The 95% CI for the observed ICU mortality was calculated and compared to the ICU mortality predicted by the models. One-way analysis of variance was used to compare means for continuous variables across different countries, and when differences were found, Fisher’s least significant differences test was applied to compare groups. All tests were two-tailed. When multiple comparisons were made, Bonferroni’s adjustment was applied. A p value less than 0.05 was considered significant. Data are presented as mean ±SD, except where otherwise indicated.

Results

The study included 748 patients from six countries. Their mean age was 54.9±18.6 years, 63.5% were men, and ICU mortality was 21.5%. Patient characteristics in the various countries are summarized in Table 1. There were fewer than 1% missing data. Differences among countries were observed in the age of the patients and in admission diagnosis. The differences in mean admission SOFA and mean SOFA Max scores among countries are shown in Table 1. Differences in ICU mortality did not reach statistical significance.

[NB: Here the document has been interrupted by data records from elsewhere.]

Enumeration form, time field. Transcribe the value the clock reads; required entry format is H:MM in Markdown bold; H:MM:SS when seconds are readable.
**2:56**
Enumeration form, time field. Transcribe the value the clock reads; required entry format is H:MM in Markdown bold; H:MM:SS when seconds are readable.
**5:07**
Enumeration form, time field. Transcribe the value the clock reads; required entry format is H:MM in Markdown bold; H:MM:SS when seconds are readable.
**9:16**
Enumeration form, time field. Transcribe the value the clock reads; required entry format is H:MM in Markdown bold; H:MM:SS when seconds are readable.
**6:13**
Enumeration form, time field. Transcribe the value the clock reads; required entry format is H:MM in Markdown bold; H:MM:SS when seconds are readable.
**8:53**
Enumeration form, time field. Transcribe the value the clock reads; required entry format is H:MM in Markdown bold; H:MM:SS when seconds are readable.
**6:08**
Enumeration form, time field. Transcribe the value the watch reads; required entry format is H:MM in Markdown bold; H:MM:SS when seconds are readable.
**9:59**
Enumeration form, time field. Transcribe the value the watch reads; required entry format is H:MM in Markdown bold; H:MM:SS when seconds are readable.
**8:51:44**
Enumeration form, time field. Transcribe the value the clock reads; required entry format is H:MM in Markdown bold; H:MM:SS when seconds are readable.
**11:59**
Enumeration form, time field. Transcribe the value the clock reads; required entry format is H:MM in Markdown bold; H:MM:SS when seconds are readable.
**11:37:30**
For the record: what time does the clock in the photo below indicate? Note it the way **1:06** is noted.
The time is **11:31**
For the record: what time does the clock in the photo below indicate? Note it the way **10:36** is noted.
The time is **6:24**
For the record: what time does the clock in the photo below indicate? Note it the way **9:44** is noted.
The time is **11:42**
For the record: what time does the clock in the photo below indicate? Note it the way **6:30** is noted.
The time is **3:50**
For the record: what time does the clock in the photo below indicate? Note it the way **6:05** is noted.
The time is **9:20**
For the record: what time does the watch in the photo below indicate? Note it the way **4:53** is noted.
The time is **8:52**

Table 1 Patient characteristics in countries A–F

Differences between survivors and nonsurvivors were observed. Survivors were younger (age 53.3±18.9 vs. 60.7±17.0 years, p<0.0001), had a lower infection rate (27% vs. 55%, p<0.0001), lower admission SOFA (4.0±3.0 vs. 7.3±4.0, p<0.0001), lower SOFA Max (6.7±4.4 vs. 13.5±5.0, p<0.0001), lower Δ Max (2.8±2.9 vs. 6.3±3.8, p<0.0001), and lower Δ 48 h (0.0±2.4 vs. 1.3±3.4, p<0.0001). Medical admissions were more common in nonsurvivors (56 vs. 44%, p<0.01); trauma and coronary admissions were more common among survivors (14 vs. 6%, p<0.01 and 7 vs. 2%, p<0.01, respectively). After multivariate logistic regression analysis with ICU mortality as the dependent outcome the only variables that remained significantly associated with death were SOFA Max, infection, and age (Table 2). The Δ between admission SOFA and SOFA Max was not included in the model because of redundancy.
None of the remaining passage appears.